By contrast, almost all developed nations would experience expected annual damage of less than three percent of national GDP because of their capacity to undertake coastal defense adaptation measures.

Coastal defense adaptation measures include raising or building sea walls or dikes as sea levels rise, and natural interventions such as improving drainage and sand dunes or mangrove plantations.

“This research shows the human and financial cost of climate change and how unequally its effects will be felt,” Young said.

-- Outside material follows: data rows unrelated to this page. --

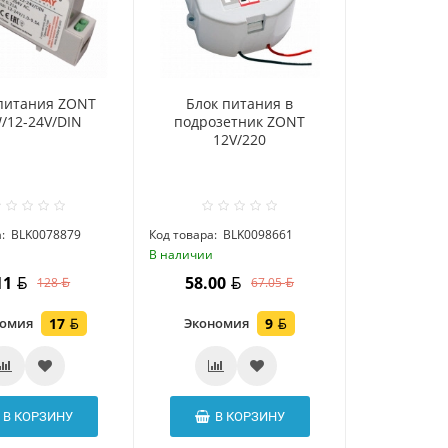
питания ZONT
Блок питания в
/12-24V/DIN
подрозетник ZONT
12V/220
:
BLK0078879
Код товара:
BLK0098661
и
В наличии
11
58.00
128
67.05
номия
17
Экономия
9
В КОРЗИНУ
В КОРЗИНУ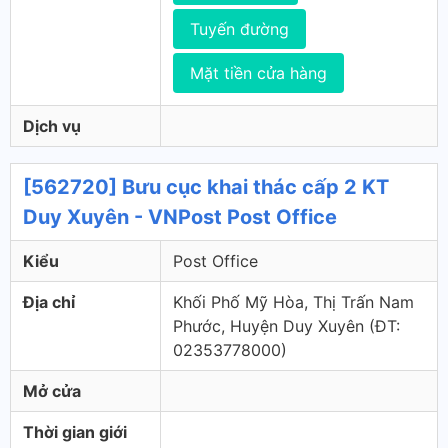
Tuyến đường
Mặt tiền cửa hàng
Dịch vụ
[562720] Bưu cục khai thác cấp 2 KT
Duy Xuyên - VNPost Post Office
Kiểu
Post Office
Địa chỉ
Khối Phố Mỹ Hòa, Thị Trấn Nam
Phước, Huyện Duy Xuyên (ÐT:
02353778000)
Mở cửa
Thời gian giới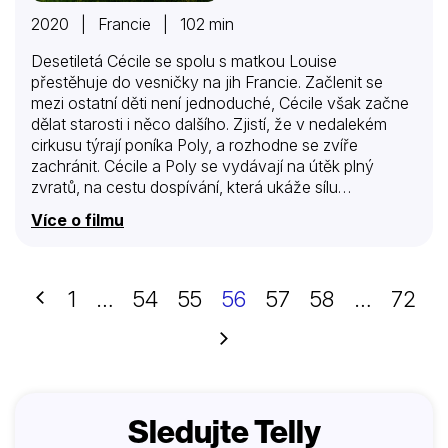
2020 | Francie | 102 min
Desetiletá Cécile se spolu s matkou Louise
přestěhuje do vesničky na jih Francie. Začlenit se
mezi ostatní děti není jednoduché, Cécile však začne
dělat starosti i něco dalšího. Zjistí, že v nedalekém
cirkusu týrají poníka Poly, a rozhodne se zvíře
zachránit. Cécile a Poly se vydávají na útěk plný
zvratů, na cestu dospívání, která ukáže sílu
skutečného přátelství…
Více o filmu
Předchozí
1
…
54
55
56
57
58
…
72
Další
Sledujte Telly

“Developing nations will be devastated, both in terms of people impacted and their economies. If the money to mitigate this impact in developing countries is not found, communities will be forced into coastal retreat and there will be significant social disruption, including an increase in climate refugees across borders.”

The researchers created a database to model and analyze projected extreme coastal flooding in over 9,000 locations for the years 2050 and 2100. Using 2015 data as a baseline, two “coastal defense” scenarios were modeled—one with no additional coastal defense adaptation measures, and the other with additional coastal defense adaptation measures.

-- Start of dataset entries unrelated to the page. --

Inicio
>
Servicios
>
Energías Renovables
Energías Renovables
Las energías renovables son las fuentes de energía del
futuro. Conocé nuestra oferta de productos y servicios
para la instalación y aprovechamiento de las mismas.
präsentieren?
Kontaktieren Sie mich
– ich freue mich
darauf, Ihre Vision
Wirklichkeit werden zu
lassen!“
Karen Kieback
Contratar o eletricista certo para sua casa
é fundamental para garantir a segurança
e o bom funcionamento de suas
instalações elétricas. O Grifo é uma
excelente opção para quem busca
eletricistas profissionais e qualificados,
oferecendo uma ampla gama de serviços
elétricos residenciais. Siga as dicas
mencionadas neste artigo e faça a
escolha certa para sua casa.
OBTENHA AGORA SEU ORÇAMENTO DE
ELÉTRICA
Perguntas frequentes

The modeling demonstrated that these measures will play a crucial role in reducing the impact of extreme coastal flooding for nations. The modeling predicted the most severe impacts by the year 2100 for Asia, West Africa, and Egypt, irrespective of the adaptation scenario. The nations and regions likely to be most affected included Suriname, Vietnam, Macao (Special Administrative Region of China), Myanmar, Bangladesh, Kuwait, Mauritania, Guyana, Guinea-Bissau, Egypt, and Malaysia.

Kirezci said episodic coastal flooding can be caused by storm surge, high tides, breaking waves, and climate change-induced sea level rise.

“Our model considers tides, storm surges, breaking waves, and mean sea level rising. It also accounts for different populations, GDP, and greenhouse gas scenarios by 2100,” she said.

Without adaptation measures, the modeling predicted the number of people affected by extreme coastal flooding could increase from 34 million people per year in 2015 to 246 million people by 2100. The expected annual global cost of extreme coastal flooding damage could increase from 0.3 percent of global GDP in 2015 to 2.9 percent by 2100.

However, if coastal defense measures match the projected rise in sea levels, by 2100, the number of people affected would be around 119 million people per year, with the expected annual global cost reduced by a factor of almost three, to 1.1 per cent of GDP. The researchers said that finding the funds to pay for these measures will be an enormous challenge.

“There is no doubt this is a wicked problem, which initiatives such as the recent United Nations Climate Change conference COP 27, held in Egypt, are grappling with,” Young said.